◆ **Task brief**:
Going line by line through the records below, count those containing the word "identifies", then give only the count.
___ Given data
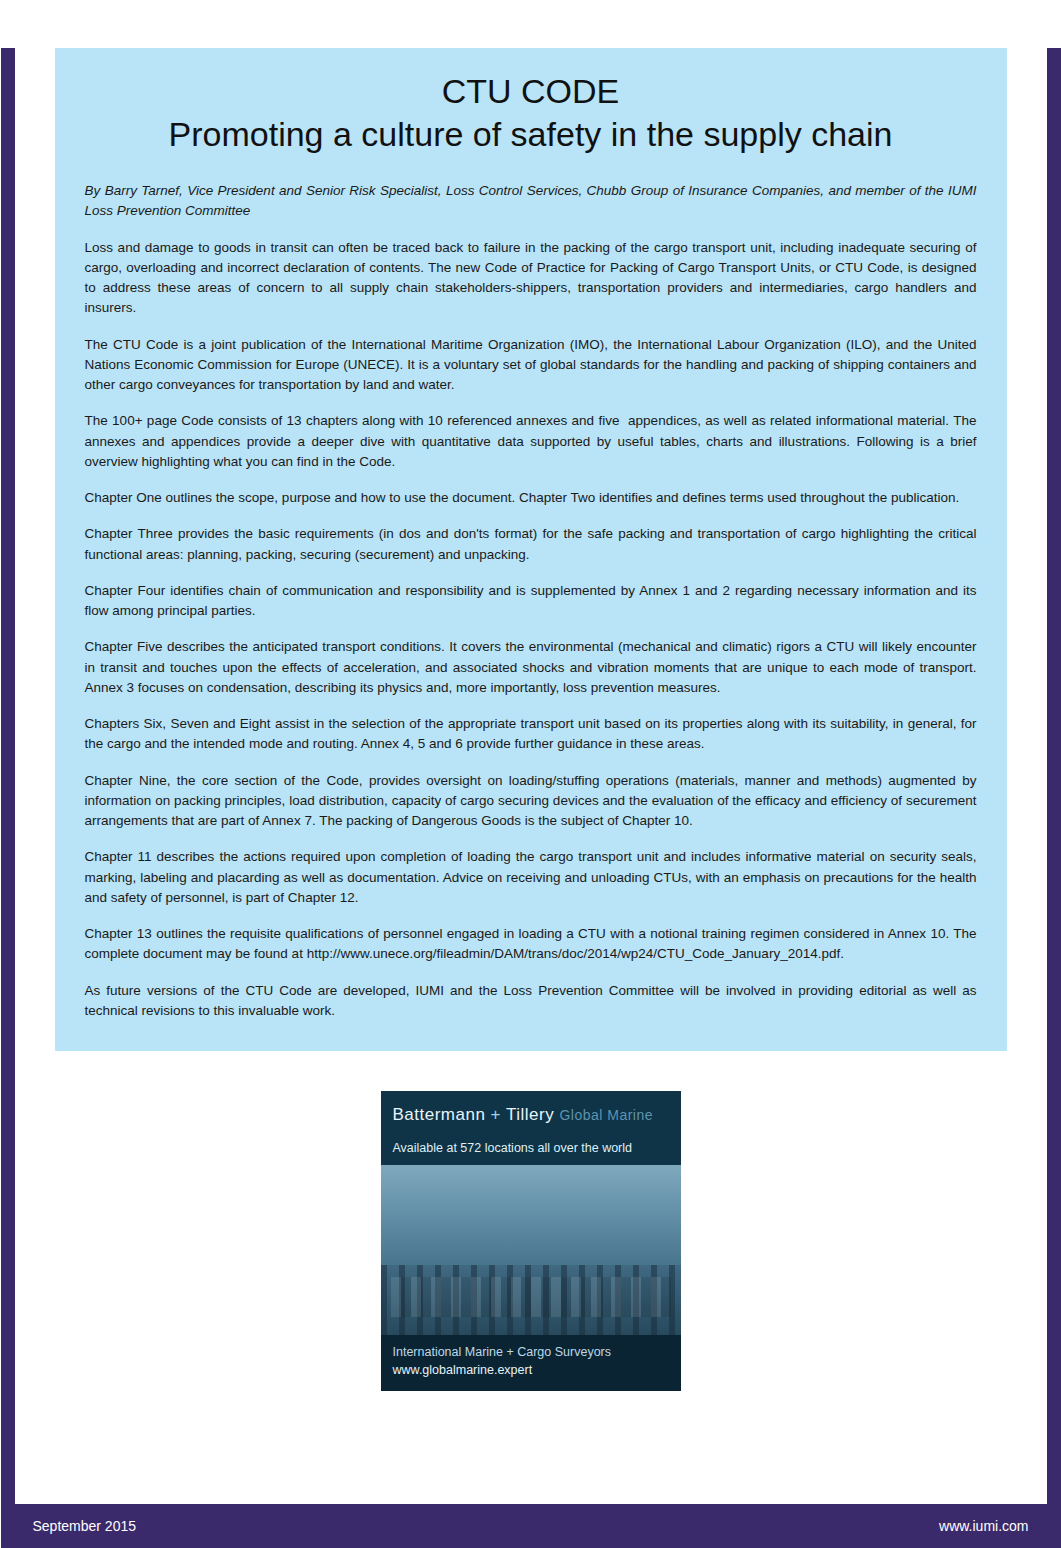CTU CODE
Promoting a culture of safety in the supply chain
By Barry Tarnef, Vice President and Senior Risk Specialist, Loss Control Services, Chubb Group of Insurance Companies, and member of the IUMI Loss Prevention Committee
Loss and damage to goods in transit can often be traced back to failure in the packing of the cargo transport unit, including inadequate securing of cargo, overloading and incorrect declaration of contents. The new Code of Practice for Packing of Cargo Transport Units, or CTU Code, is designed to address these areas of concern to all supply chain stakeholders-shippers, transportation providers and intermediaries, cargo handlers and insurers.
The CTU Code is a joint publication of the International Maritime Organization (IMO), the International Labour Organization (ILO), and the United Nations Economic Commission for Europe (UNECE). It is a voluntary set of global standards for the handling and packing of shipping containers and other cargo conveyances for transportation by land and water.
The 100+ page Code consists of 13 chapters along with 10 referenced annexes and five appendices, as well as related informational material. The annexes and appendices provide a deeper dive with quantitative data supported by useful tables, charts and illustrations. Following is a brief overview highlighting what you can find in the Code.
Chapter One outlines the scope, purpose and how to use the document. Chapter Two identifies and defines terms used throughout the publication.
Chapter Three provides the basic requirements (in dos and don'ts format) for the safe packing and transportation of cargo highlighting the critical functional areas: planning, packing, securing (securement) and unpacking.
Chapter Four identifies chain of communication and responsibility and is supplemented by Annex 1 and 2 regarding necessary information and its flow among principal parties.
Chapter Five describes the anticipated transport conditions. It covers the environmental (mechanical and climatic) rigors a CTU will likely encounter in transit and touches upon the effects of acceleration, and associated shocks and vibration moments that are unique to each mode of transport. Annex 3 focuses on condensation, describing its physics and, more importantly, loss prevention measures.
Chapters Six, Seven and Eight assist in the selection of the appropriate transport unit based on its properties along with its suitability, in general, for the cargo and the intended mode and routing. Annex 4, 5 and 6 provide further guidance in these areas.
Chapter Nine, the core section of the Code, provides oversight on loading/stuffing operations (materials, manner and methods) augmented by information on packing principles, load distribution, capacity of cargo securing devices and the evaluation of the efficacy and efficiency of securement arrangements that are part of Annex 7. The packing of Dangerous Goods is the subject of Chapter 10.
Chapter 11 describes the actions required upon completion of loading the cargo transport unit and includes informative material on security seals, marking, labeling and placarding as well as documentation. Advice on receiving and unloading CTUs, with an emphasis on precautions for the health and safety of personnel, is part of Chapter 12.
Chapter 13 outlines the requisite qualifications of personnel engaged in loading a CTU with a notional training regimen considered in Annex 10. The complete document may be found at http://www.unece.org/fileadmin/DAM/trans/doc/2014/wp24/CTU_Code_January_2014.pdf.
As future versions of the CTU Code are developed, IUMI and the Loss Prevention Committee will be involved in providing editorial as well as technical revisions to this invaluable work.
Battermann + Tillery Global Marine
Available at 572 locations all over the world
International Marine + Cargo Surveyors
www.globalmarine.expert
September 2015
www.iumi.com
______
___ Given data
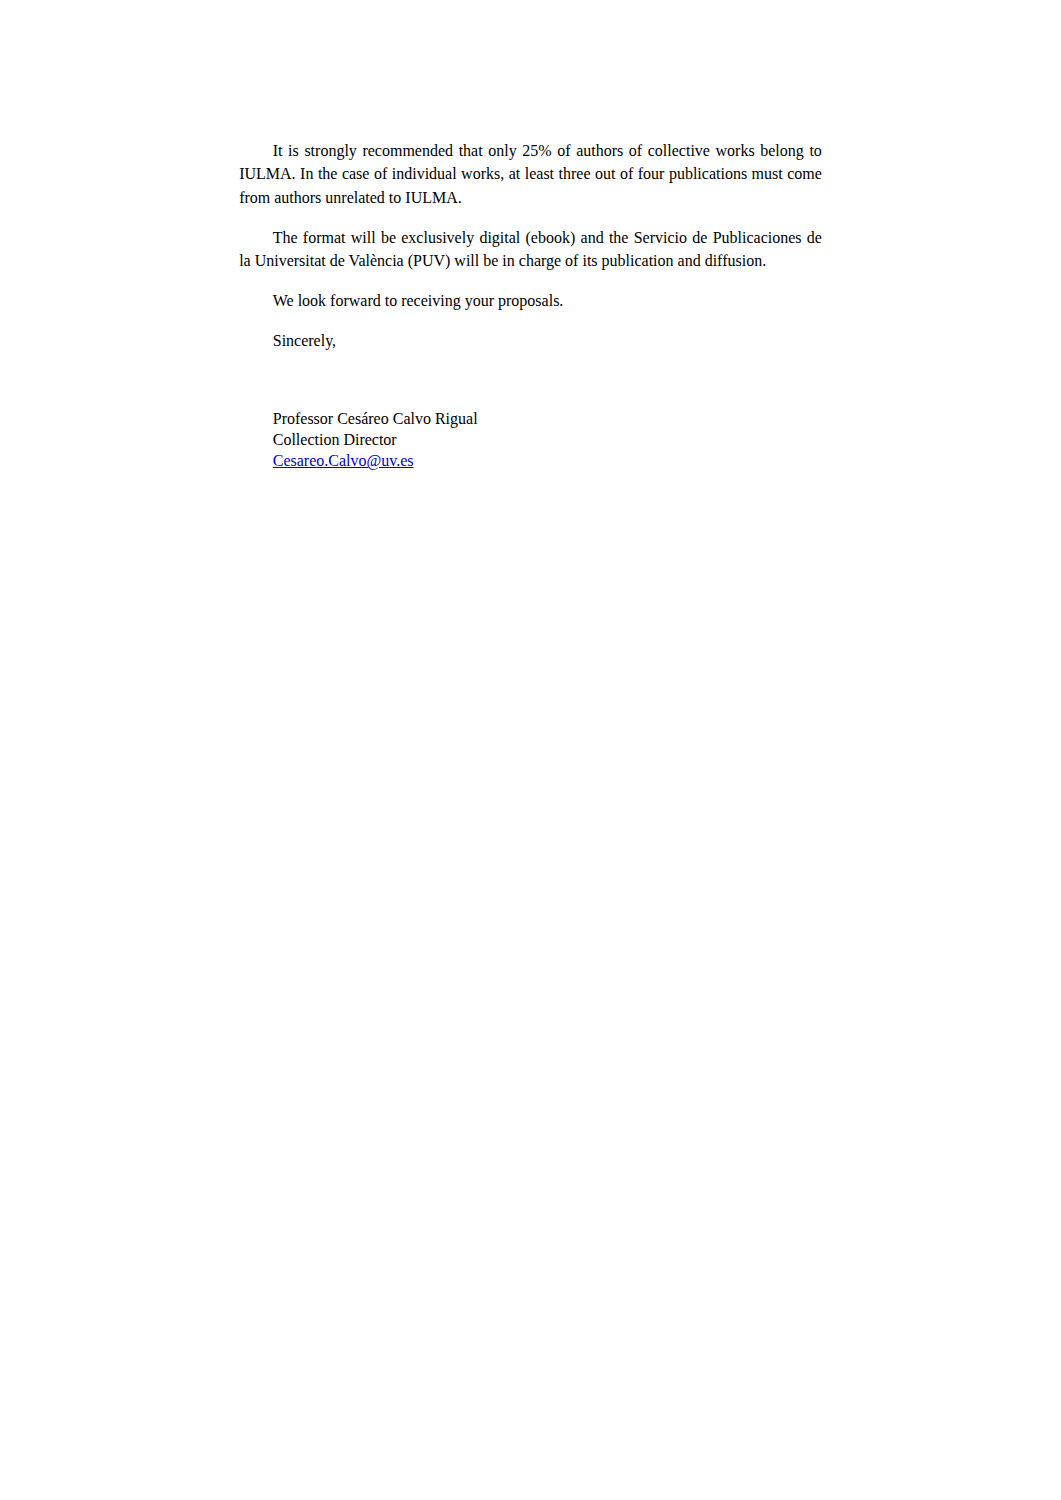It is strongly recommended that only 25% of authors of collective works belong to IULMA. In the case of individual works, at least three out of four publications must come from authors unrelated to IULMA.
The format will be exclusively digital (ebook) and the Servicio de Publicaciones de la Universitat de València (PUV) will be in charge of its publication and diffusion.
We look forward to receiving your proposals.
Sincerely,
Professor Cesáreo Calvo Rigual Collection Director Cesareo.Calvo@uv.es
______
◆ **Answer space**:
2